$f(x)=\sum_0^\infty\frac{\sin(2n +1) x}{2n+1}$ is the Fourier expansion of $(-1)^m\frac{\pi}{4}$ for $x\in (m\pi,(m+1)\pi),m\in \mathbb Z$. Suppose given $f(x)=\sum_0^\infty\frac{\sin(2n +1) x}{2n+1}$. I want to identify $f(x)$ as $(-1)^m\frac{\pi}{4}$ for $x\in (m\pi,(m+1)\pi),m\in \mathbb Z$.
I am only considering this function as $x\in \mathbb R$ real number case. From Dirichlet test, it is clear that $f$ is absolute convergent on any bounded disk on real line.(The only place that fails is possibly $x=\frac{\pi}{2(2n+1)}$. Finite geometric sums of $e^{i(2n+1) x}$ are always bounded unless $1$ is hit. And $\frac{1}{2n+1}$ is decreasing real sequence. Hence it passes Dirichlet test.)
According to the book by Titchmarsh, Theory of Zeta Functions pg 17 of Sec 2.2. $f(x)$ is $(-1)^m\frac{\pi}{4}$.
$\textbf{Q:}$ How do I know $f(x)$ is indeed $(-1)^m\frac{\pi}{4}$? My heuristic(non-rigorous argument) is to take derivative and test derivative on the on rational points. All derivative on rational points vanishes. If $f$ is a good function, then I certainly hope $f\in C^2$ up to some mild bad points and this will certainly happen. So $f$ is more or less piecewise constant function. From periodic property, I know $f$ has to be asymmetric against $\pi$. So I can use ansatz $f$ being piecewise constant function to check. However, this is purely "hoping". Is there a way to sum this expansion to deduce $(-1)^m\frac{\pi}{4}$ explicitly? In other words, given Fourier expansion of $f$, I would like to see how to concretely recover the original function via summation or any other methods without a priori acknowledgement of $f$'s form.

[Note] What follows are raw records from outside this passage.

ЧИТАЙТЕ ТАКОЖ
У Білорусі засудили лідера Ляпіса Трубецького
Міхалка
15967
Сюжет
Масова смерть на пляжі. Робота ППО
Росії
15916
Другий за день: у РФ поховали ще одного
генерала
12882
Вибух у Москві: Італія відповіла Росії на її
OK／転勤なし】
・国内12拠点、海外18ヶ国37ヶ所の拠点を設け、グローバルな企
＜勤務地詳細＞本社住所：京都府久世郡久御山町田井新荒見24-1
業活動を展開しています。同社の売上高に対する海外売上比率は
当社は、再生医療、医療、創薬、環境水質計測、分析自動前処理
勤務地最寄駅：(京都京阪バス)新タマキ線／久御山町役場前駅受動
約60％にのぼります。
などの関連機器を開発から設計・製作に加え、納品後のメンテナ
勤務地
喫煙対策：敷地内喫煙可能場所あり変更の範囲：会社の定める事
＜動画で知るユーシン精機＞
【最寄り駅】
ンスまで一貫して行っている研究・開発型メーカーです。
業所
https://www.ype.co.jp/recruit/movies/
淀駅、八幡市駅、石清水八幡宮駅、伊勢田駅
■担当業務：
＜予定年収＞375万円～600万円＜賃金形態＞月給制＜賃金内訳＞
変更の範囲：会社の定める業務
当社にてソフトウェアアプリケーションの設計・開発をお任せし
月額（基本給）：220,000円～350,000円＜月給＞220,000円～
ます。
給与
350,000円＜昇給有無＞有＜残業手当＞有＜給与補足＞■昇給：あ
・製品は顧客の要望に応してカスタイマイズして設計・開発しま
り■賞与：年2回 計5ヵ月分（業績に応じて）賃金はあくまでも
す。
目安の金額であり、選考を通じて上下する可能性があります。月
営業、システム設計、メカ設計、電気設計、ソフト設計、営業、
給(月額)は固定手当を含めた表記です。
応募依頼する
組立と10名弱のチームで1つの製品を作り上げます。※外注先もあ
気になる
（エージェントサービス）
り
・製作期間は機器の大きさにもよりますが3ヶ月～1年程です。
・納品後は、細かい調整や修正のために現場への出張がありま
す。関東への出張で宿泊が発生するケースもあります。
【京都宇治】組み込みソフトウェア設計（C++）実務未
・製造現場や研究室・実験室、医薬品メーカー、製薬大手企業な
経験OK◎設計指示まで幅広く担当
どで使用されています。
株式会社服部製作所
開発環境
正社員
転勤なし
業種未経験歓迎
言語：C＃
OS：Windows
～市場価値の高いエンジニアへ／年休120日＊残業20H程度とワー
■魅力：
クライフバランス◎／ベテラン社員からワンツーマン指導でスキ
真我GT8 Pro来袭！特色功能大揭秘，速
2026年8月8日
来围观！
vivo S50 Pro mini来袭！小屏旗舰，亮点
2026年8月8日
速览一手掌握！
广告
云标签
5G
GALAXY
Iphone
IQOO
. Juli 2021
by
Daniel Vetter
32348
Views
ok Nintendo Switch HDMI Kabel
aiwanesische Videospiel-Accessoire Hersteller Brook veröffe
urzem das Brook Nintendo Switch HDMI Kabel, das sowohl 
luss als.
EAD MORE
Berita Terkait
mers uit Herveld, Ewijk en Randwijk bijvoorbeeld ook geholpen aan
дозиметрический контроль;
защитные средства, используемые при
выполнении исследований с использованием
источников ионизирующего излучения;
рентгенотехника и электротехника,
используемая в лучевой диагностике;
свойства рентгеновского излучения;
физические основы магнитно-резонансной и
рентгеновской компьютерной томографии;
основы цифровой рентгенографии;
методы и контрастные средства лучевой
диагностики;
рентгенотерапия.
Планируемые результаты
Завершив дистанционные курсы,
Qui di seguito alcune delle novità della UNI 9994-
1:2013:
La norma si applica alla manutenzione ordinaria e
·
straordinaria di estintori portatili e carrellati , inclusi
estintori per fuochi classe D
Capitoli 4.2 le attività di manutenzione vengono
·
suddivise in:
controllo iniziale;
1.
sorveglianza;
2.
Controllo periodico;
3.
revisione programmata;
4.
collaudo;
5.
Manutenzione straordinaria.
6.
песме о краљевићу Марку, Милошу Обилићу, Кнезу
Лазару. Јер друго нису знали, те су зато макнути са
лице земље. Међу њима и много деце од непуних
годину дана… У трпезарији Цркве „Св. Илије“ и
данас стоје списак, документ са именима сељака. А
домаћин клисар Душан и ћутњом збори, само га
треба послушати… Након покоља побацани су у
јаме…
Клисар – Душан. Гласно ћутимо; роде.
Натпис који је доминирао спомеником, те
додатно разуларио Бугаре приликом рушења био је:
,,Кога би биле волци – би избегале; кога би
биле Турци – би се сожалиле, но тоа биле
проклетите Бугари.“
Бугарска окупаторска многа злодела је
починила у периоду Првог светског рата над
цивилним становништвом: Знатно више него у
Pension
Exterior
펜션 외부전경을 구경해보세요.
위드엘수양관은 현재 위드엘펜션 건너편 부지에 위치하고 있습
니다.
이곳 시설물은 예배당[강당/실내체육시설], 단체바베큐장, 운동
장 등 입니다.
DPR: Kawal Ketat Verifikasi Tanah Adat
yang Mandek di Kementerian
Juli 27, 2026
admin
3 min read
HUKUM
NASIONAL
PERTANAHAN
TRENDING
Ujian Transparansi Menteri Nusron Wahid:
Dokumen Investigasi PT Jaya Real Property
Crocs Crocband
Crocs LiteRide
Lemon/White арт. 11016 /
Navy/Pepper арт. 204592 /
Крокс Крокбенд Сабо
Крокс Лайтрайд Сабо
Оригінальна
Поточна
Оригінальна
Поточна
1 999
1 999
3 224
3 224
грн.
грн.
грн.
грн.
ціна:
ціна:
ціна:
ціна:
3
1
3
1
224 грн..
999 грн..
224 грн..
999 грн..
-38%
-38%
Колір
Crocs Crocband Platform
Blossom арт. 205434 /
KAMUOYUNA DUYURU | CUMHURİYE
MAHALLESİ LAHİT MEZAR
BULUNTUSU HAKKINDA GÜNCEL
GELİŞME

 A: The summation can be done explicitly using complex exponential form for sine. Here are some of the steps:
$$f(x)=\sum_0^\infty\frac{\sin(2n +1) x}{2n+1} = \frac{1}{2i}\sum_0^\infty\frac{e^{i(2n+1)x} - e^{-i(2n+1)x}}{2n+1} $$
Add and subtract $\sum_0^\infty\frac{e^{i(2n+2)x}}{2n+2}$ to the first exponential and $\sum_0^\infty\frac{e^{-i(2n+2)x}}{2n+2}$ to the second exponential to get
$$f(x) = \frac{1}{2i}\sum_1^\infty \left[\frac{e^{inx}}{n} - \frac{1}{2}\frac{e^{2inx}}{n} - \left(\frac{e^{-inx}}{n} -\frac{1}{2}\frac{e^{-2inx}}{n} \right) \right] $$
Now, use
$$-\ln(1-e^{ix}) = \sum_1^\infty{\frac{e^{inx}}{n}} $$
to get
\begin{align}
f(x) &= \frac{1}{2i}\sum_1^\infty \left[{-\ln(1-e^{ix})} - \frac{1}{2} \left(-\ln(1-e^{2ix}) \right) - \left({-\ln(1-e^{-ix})} - \frac{1}{2}\left(-\ln(1-e^{-2ix}) \right) \right) \right] \\
&= \frac{1}{2i}\sum_1^\infty \left[{-\ln(1-e^{ix})} + \frac{1}{2}\ln(1-e^{2ix}) + \ln(1-e^{-ix}) - \frac{1}{2} \ln(1-e^{-2ix}) \right]
\end{align}
Use, $\ln(1-e^{-ix}) = \ln(-e^{-ix}(1-e^{ix})) = \ln(-1) + \ln(e^{-ix}) + \ln(1-e^{ix}) $ to expand $e^{-ix}$ and $e^{-2ix}$ terms. Put this in the summation and after some algebra the result follows.